# 312Bh Extra Fridge Power



## Jewellfamily (Sep 25, 2010)

I recently purchased a 312BH with the outdoor kitchen and extra fridge. The fridge only runs on 110V. There is no 12V auxilliary power point in the kitchen area like there is inside by the TV to run a converter. There is 12V power in the kitchen at the 2 lights though. Has anyone wired in an extra 12V plug to be able to use a 12v - 110v converter to power the fridge while traveling so that the fridge could run off of the vehicle charge while driving?


----------



## hautevue (Mar 8, 2009)

Before tapping the light circuit to attach a 12v plug, check out the power requirements for the reefer. If the reefer uses, say, 10 amps of 120v power, that's 1200 watts, and you'll need a helluva converter to make that from 12v dc.

Dc to ac converters are not cheap, and a 1200 watt converter is significant, AND you'll probably have to attach it to the dc power source at the batteries. 1200 watts of dc is 100 amps, and the needed power supply wire can be really thick!









Tapping the light circuit is easy, but most lighting circuits are fused at about 15 amps. 15 amps of 12 volts dc is 180 watts. You probably need more power for a reefer, but check it out first.

Let us know what you find!


----------



## ftwildernessguy (Oct 12, 2009)

What size is the fridge? I'm pretty sure it's a good sized fridge. Any of the 3 ways fridges I have seen that will run off 12v are pretty small.


----------



## duggy (Mar 17, 2010)

Why not just run it on propane? On reading your post again, I see it only runs on 110V. I would have thought the fridge would run on propane as well. I guess that means you can't use it dry camping?


----------



## Chuggs (Jun 8, 2010)

For the tailgating fridge...I'd just put frozen milk jugs in there to get you where you're going...then plug in. Hopefully, you'll consume enough goodies to fit your left overs in the dometic fridge inside for the trip home.

You might put a shelf on the rear with a box to hold a small generator and run that when underway.

### [Directions]
Continue the forum thread about powering the 312BH's outdoor-kitchen fridge from where it stops.

### [Record extracts]
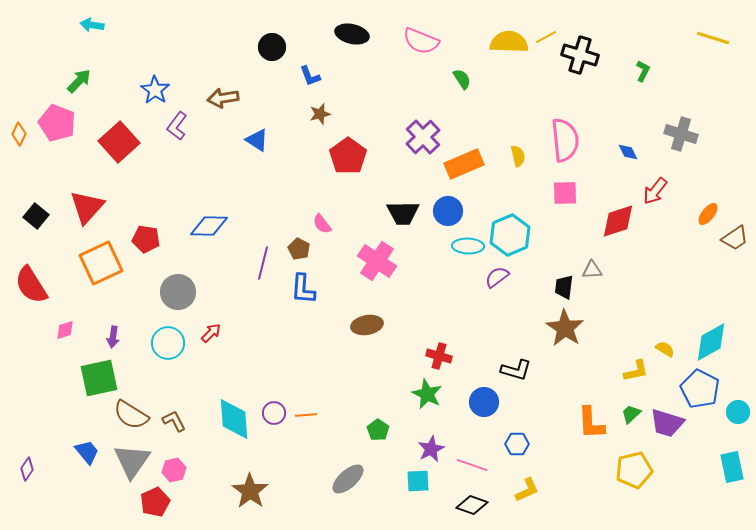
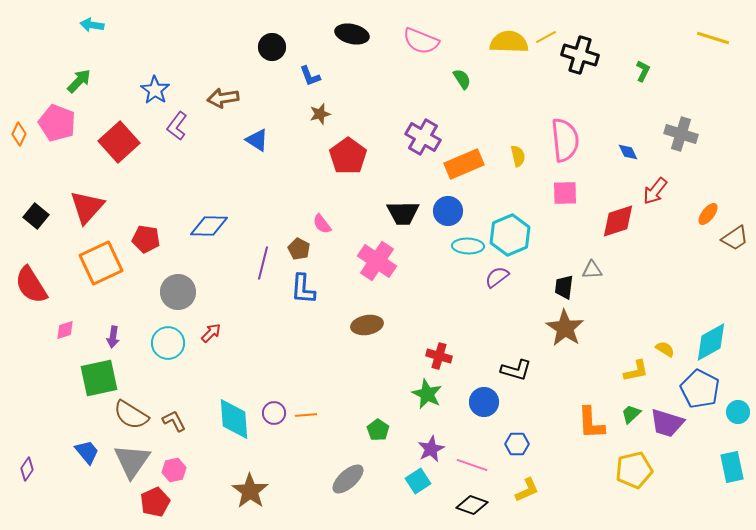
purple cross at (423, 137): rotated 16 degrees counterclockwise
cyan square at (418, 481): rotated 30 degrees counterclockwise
---
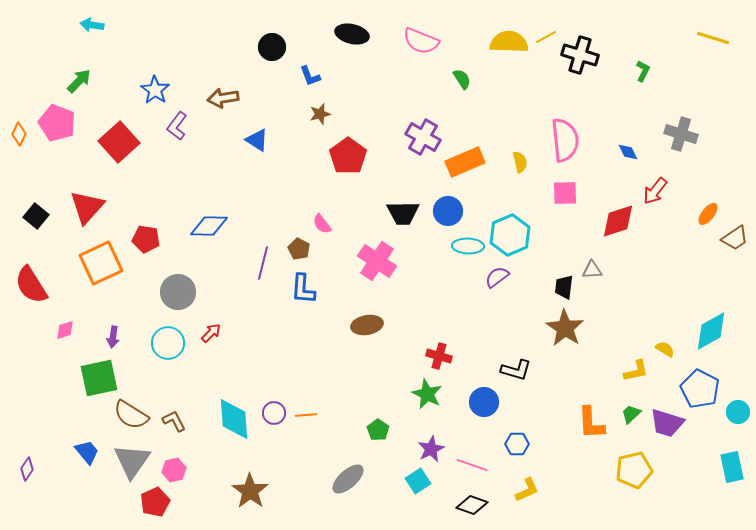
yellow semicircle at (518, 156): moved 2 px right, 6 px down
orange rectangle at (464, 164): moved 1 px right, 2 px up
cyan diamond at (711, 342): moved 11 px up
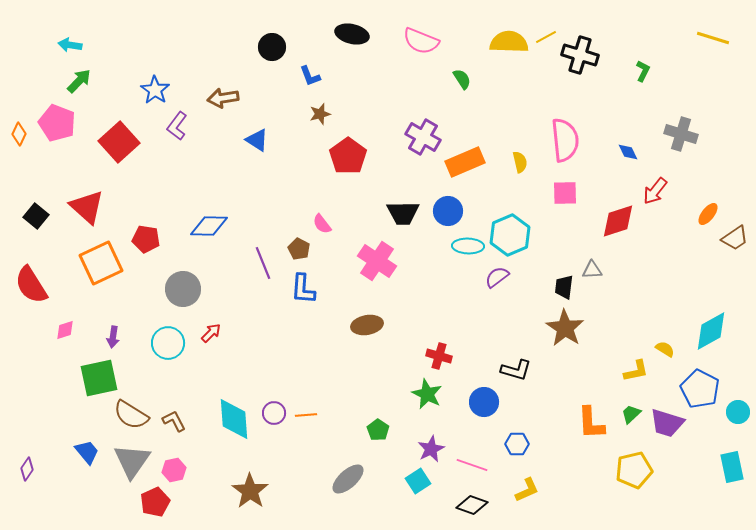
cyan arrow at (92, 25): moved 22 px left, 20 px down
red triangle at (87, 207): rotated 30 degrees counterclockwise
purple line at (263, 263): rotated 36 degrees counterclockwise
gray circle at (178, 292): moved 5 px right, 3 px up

### [Reply to the task]
----------



## joeymac (Aug 19, 2010)

I have a 312BH as well. What we have found is that we fire up the small fridge in the outdoor kitchen about 30 hours before we plan on leaving. We then fill the fridge with Miller Lite. Then drive to our destination. When we get there the Miller Lites are plenty cold. I then drink a few while setting up the camper.







We hardly ever place food in the outdoor fridge and therefore use the 3 way fridge inside the camper for food storage while traveling to our destination. You could also purchase those reusable plastic freezer blocks and place those inside the freezer part of the outdoor fridge to keep the contents cold as well. Less work and expense. Good luck with whatever you deceide.


----------



## Up State NY Camper (Apr 7, 2010)

joeymac said:


> I have a 312BH as well. What we have found is that we fire up the small fridge in the outdoor kitchen about 30 hours before we plan on leaving. We then fill the fridge with Miller Lite. Then drive to our destination. When we get there the Miller Lites are plenty cold. I then drink a few while setting up the camper.
> 
> 
> 
> ...


X2. We get her nice and cold, load it with beverages only, and they keep pretty cold even on a 4 hour treck. I don't think a converter is necessary. I don't know about you other 312bh owners, but I was having a problem with all of the drinks settling inside the fridge, and the door popping open inside the kitchen. My wife open the door while I save all of the beer from falling on the ground. Our last few trips, I strapped the door shut and put a towel inside the fridge to hold the beer in place. Works like a charm. I'm sure being in the back of the trailer, the fridge experiences quite a bit of bouncing. Also does anyone else notice that it runs constantly, especially on warm days. I don't know if I need to get it checked out or not.

To answer someone above about the fridge running on propane, it doesn't. AC only. It is one of those waiste high "college dorm" fridges.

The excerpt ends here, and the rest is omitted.